At the Washington Square Park meeting Wednesday, dozens of people were not allowed in because of capacity limits. Residents and park-goers continued to talk past each other. Those who were not able to make it inside set up shop in the street and held an impromptu meeting with a microphone and speaker.
“There needs to be a compromise in terms of what is allowed in the park,” said Carlos Nunes, 27, who has been going to the park multiple times a week for five years. He acknowledged there has been change in the park — more people are playing music, there are more fights and the park has become much more diverse. But with the pandemic, there aren’t many places for young people to congregate, and bringing in the NYPD “hasn’t helped at all,” he said.
“Nobody’s talking to each other,” said Tequila Minsky, who lives near the park. “The park is completely out of control. There’s competing musicians, Hare Krishnas — it’s a real example of the scarcity of space in New York City.” She added that what was missing in the meeting was a conversation between residents and park-goers.
This marks the latest conflict over policing in the nation’s largest city in the year since the murder of George Floyd. The approach so far has neither eased tensions, nor led to reduced activity in the park, but it has resulted in new complaints of excessive force by the NYPD while also serving as the latest example of the reliance on police.
New York has yet to fully bounce back from the pandemic. Unemployment rates remain well above their pre-pandemic levels. Shooting incidents and hate crimes are up significantly over last year and the number of homeless single adults is 109% higher than it was a decade ago. In addition, the area that includes the park has among the highest rates of mental health related-emergency calls in the city. The onset of summer means hundreds of thousands of kids are out of school, adding to the pressure.

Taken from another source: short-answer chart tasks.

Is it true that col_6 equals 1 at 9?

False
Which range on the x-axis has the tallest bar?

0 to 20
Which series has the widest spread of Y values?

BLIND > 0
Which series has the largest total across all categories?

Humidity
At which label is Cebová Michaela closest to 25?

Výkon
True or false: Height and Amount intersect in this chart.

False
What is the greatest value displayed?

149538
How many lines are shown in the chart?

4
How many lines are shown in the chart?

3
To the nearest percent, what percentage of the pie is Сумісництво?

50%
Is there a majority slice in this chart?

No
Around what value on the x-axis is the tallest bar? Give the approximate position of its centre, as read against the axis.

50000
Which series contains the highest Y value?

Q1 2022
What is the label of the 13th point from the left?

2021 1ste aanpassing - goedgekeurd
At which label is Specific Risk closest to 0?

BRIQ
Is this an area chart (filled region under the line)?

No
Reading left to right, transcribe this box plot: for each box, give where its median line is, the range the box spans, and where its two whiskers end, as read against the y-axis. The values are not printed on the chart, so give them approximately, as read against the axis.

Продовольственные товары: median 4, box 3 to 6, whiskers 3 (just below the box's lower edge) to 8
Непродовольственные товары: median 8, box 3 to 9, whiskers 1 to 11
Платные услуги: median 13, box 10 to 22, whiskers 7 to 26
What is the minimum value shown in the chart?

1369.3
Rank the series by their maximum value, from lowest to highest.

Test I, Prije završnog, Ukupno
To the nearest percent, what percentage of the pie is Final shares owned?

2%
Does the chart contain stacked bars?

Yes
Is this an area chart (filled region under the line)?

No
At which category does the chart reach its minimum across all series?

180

The issue of over-policing has become a chief topic in the mayoral race to replace de Blasio, who is term limited, ahead of the primary elections next week.
During a press conference this week, de Blasio said the approach to the parks is a work in progress.
“I really think that what the Parks Department and NYPD are trying to do is reset the balance properly. Obviously, do it in a way that involves communication and not conflict,” de Blasio said. “They're experimenting with different approaches to get it right.”
Erika Sumner, a member of the Washington Square Association, has been disheartened by both the mayor’s comments and the city’s approach to the problem, suggesting that a path forward will have to include both enforcement and education. She has lived near the park for more than four decades, and says things “started to go off the rails” in April. Those who have been visiting the park every night say they plan to continue.
“It’s too complex of a problem to say it’s going to dissipate naturally,” Sumner said. “You cannot talk about addressing this issue without social services. Everybody is freaking out, they just got out of the pandemic.”